Choosing private transportation as a means of getting around in Morocco means you get to travel according to YOUR schedule; you don’t have to rely on a rigid train or bus timetable, or struggle with taking taxis.

And by booking private transportation with your own driver, you get to rest and relax, without having to deal with any Morocco traffic! The vehicles, especially the smaller vans, are usually comfortable and a smooth ride, with plenty of room to stretch your legs, not to mention store your luggage, and you don’t have to worry about traveling with strangers.

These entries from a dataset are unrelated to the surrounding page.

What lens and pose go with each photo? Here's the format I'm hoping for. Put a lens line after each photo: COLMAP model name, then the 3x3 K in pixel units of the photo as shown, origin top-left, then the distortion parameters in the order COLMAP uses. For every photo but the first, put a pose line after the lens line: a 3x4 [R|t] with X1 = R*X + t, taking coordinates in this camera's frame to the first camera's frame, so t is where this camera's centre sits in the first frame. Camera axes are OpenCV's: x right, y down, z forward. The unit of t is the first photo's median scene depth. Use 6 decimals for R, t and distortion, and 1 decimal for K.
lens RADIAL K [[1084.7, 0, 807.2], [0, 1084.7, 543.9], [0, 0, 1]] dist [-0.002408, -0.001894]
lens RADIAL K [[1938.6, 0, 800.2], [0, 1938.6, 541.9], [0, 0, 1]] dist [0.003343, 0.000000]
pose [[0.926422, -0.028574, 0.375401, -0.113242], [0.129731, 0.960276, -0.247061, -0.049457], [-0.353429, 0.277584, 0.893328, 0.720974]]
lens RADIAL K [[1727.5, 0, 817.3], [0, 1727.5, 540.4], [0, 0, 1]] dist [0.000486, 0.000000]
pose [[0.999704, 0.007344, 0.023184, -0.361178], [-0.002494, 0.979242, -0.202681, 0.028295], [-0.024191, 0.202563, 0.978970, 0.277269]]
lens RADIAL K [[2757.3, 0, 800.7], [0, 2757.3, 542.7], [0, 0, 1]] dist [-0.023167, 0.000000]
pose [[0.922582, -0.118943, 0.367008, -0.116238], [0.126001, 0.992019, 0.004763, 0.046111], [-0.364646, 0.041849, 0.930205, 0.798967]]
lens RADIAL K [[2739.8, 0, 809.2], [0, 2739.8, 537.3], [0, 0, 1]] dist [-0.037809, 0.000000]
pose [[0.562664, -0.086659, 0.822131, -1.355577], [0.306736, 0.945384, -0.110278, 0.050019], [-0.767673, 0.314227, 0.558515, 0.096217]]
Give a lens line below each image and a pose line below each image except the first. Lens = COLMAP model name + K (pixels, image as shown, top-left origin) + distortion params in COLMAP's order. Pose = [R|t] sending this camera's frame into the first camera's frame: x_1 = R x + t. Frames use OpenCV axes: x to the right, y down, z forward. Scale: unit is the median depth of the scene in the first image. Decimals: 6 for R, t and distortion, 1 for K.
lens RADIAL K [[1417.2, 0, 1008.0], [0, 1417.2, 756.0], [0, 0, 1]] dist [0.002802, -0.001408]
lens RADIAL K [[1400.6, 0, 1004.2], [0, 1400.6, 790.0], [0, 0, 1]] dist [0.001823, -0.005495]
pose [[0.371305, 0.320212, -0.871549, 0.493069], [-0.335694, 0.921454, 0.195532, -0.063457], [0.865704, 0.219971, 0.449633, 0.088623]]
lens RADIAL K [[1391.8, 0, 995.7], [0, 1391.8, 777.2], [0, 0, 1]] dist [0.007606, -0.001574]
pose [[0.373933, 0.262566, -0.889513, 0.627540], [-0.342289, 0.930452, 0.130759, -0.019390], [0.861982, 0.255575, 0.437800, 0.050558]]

Sure, getting around in Morocco by booking a private driver and vehicle is more expensive than most other methods of getting around in Morocco, but the benefits and memories of the experience are priceless! You should consider that part of the pricing is:

  • They are experienced.
  • They know the roads to take and which places to stop (and to avoid!)
  • A great English-speaking driver acts as part host, part ambassador and part translator.
  • If you found a private transportation company in Morocco by doing a search on Google, then you most likely landed on their webpage, which takes time and money to create and maintain.
  • We’ve already learned that vehicles used by private transportation companies must be a certain model and must be replaced after 5 years.
  • Getting around in Morocco by hiring a private car with driver means “hidden” expenses which you don’t see. You will likely travel great distances in Morocco, sometimes up to 8 hours a day! There is wear and tear, mileage, fuel, tolls, parking, car washes and likely a per diem for the driver to cover his accommodations and meals while he is away from home and helping you to discover Morocco.
  • Similar services in your home country are most likely exponentially much more expensive than getting around in Morocco by private transportation with a quality vehicle and private driver. How much does a door-to-door airport shuttle cost in your home town?

To call out the elephant in the room, yes, we are affiliated with a Moroccan private transportation agency who wishes to provide services, BUT we genuinely and strongly believe in the value and experience of private transport as a means of getting around in Morocco. 

Following is an excerpt from one of their recent guest’s unsolicited feedback. She and a small group of travel companions had considered traveling exclusively by public transport but after their first experience, they decided definitively on private transport for getting around in Morocco.

“We ended up going to Fez on the train. The first of the day didn’t come. The second, ours was late 80 min therefore crammed by the time of our entry. We stood by the open door which was refreshing but not my vision for the group experience on their first train ride. That train ride made us change the Meknes to Tangier plans and were we blessed with a wonderful driver and a once in a lifetime experience with him.”

In any case, Morocco is a wonderful country, with great food and lots of history and culture, stunning architecture and beautiful handicrafts, which merits to be explored, regardless of the way you ultimately choose for getting around in Morocco!